§ PROBLEM STATEMENT: The entries below contain pictures, which are to be left out; write out exactly, and only, the lines from the line with "GRANDAD & KIDS" up to and including the line with "If you have any trouble logging in to your".

══════════

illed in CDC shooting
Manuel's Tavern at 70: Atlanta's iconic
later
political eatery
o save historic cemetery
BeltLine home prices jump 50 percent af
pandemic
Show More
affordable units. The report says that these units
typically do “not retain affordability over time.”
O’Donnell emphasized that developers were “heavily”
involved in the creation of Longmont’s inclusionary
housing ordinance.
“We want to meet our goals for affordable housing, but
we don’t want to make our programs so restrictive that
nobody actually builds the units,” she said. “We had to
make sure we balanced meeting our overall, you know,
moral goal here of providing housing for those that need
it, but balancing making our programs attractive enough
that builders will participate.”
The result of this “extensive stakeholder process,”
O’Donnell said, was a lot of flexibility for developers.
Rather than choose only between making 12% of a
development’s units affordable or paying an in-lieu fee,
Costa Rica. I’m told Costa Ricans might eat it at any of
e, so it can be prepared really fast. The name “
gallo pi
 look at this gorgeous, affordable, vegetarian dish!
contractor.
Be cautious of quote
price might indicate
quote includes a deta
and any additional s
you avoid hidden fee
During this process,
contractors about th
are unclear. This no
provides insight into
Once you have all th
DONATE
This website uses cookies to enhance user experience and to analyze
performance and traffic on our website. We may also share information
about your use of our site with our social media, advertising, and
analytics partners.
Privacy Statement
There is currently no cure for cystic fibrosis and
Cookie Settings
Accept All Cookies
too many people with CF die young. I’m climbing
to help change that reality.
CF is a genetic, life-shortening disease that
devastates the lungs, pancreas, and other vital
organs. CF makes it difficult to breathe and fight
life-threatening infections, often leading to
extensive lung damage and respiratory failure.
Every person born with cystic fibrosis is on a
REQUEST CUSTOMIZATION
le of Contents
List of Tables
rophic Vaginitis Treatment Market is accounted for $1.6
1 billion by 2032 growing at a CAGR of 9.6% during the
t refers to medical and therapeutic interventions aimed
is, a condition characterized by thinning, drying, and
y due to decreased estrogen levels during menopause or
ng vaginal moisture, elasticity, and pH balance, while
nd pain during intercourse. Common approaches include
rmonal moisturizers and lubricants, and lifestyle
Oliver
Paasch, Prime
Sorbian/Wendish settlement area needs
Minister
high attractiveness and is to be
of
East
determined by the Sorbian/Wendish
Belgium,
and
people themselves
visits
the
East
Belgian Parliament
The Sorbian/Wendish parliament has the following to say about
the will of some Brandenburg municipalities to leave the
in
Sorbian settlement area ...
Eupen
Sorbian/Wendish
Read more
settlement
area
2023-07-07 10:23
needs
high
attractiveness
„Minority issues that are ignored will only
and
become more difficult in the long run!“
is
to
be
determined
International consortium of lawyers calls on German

══════════

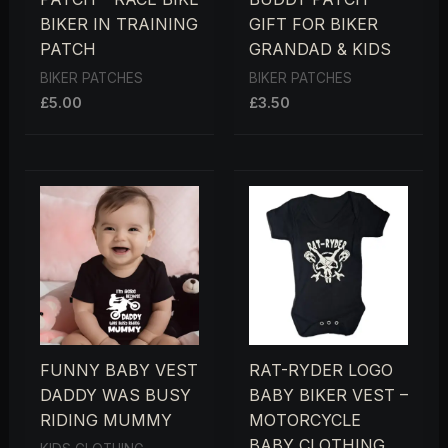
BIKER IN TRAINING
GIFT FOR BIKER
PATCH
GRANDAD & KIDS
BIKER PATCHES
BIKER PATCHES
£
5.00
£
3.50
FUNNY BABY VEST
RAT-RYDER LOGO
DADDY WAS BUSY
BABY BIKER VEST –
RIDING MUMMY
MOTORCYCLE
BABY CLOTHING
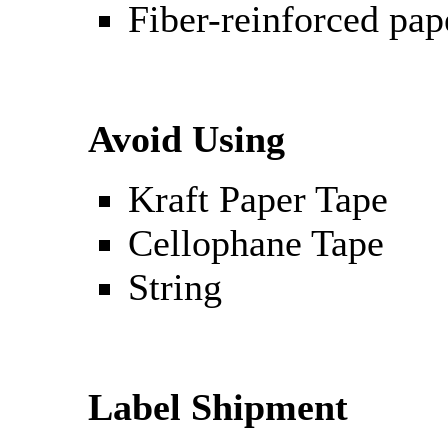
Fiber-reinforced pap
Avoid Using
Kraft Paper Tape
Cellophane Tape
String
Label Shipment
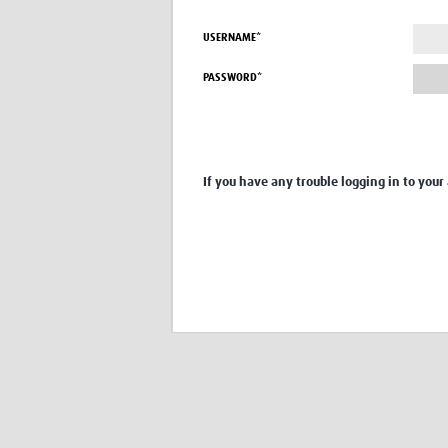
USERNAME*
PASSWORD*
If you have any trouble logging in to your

══════════

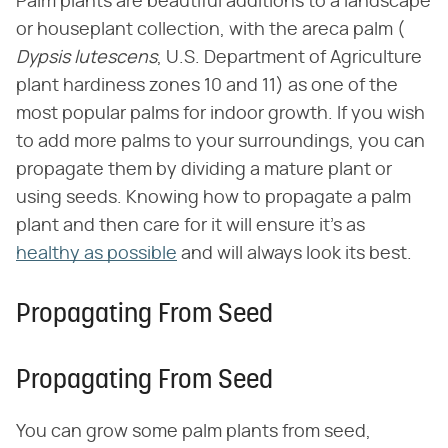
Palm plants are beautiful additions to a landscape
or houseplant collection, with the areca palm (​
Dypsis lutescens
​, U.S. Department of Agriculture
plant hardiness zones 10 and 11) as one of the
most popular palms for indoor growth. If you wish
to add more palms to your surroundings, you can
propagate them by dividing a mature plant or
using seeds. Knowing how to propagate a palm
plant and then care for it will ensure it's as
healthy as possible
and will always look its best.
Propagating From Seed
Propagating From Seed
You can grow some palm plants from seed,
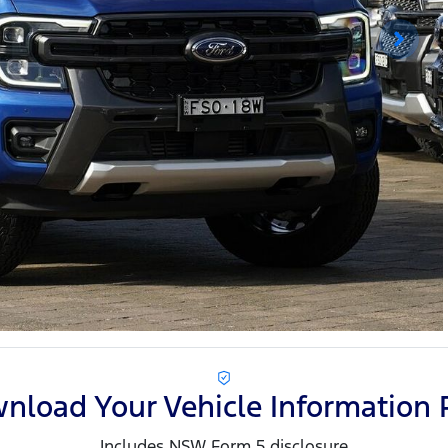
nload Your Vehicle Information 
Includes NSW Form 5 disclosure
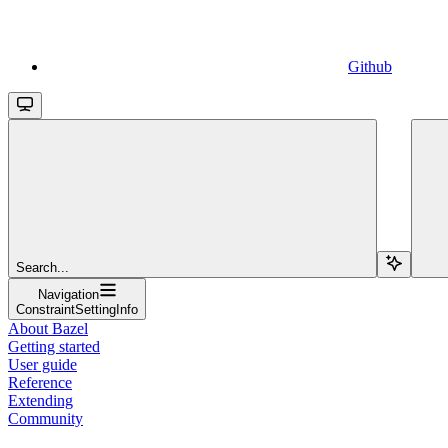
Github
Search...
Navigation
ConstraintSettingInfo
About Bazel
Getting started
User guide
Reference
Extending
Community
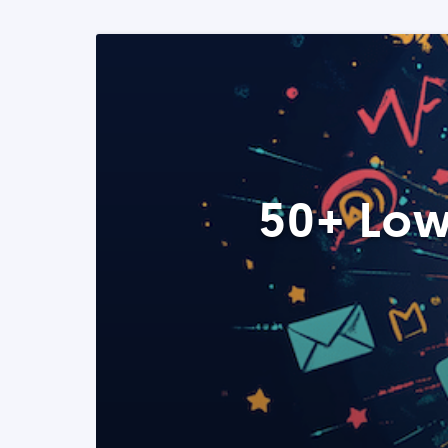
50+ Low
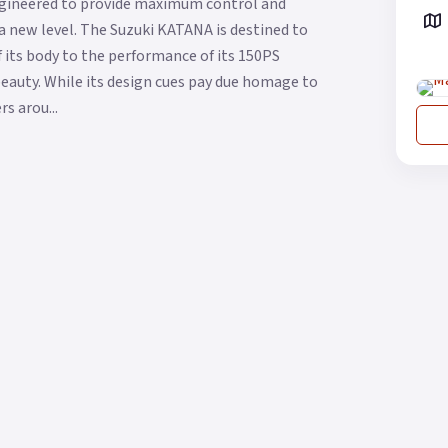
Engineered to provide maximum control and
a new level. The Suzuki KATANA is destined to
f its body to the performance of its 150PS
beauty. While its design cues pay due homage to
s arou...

══════════

§ COMPLETED EXERCISE:
GRANDAD & KIDS
BIKER PATCHES
BIKER PATCHES
£
5.00
£
3.50
FUNNY BABY VEST
RAT-RYDER LOGO
DADDY WAS BUSY
BABY BIKER VEST –
RIDING MUMMY
MOTORCYCLE
BABY CLOTHING
Fiber-reinforced pap
Avoid Using
Kraft Paper Tape
Cellophane Tape
String
Label Shipment
USERNAME*
PASSWORD*
If you have any trouble logging in to your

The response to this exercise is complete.